Ancak bu kitabın iddiası, emek ile kapitalizm arasındaki zıtlıkların, çıkar çatışmalarının ve çelişkilerin nasıl oluşturulduğunun anlaşılmasına ışık tutmaktır. Bu kitabın belki de can alıcı noktası manipülasyon kavramının kullanılması değil, manipülasyon sürecinin nasıl gerçekleştirildiğinin gösterilmesine çalışmasıdır.Manipülasyon teorisinin özünü kültür oluşturmaktadır. Çünkü, sanayi devrimi öncesi ve sonrası dönemlerde insanları işe koşmak için fiziksel zorlama yöntemi kullanırken, günümüzde fiziksel zorlama yerini manevi zorlamaya bırakmıştır.
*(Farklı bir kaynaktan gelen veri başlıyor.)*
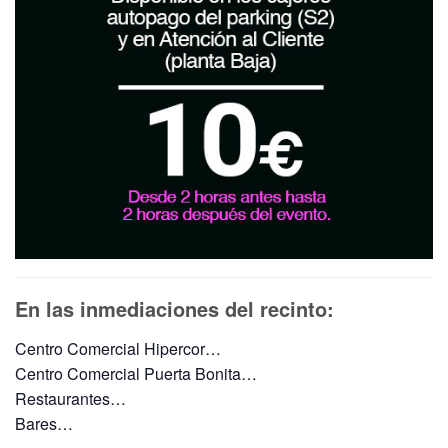
En las inmediaciones del recinto:
Centro Comercial Hipercor…
Centro Comercial Puerta Bonita…
Restaurantes…
Bares…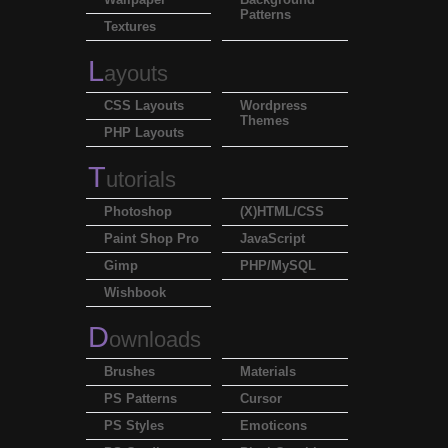
Patterns
Textures
L
ayouts
CSS Layouts
Wordpress
Themes
PHP Layouts
T
utorials
Photoshop
(X)HTML/CSS
Paint Shop Pro
JavaScript
Gimp
PHP/MySQL
Wishbook
D
ownloads
Brushes
Materials
PS Patterns
Cursor
PS Styles
Emoticons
Bu kitap, insanların işe koşulurken karşılaştıkları manevi zorlama sürecinin nasıl işlediğine işaret etmektedir; manevi zorlama süreci manipülasyon kavramı ile açıklanmakta ve manipülasyonun da kültür ile gerçekleştirildiği gösterilmeye çalışmaktadır.Kitap üç ana başlıktan oluşmaktadır. Birinci bölümde emeğin yaratılma sürecinin özünü oluşturan kültür olgusu incelenmektedir.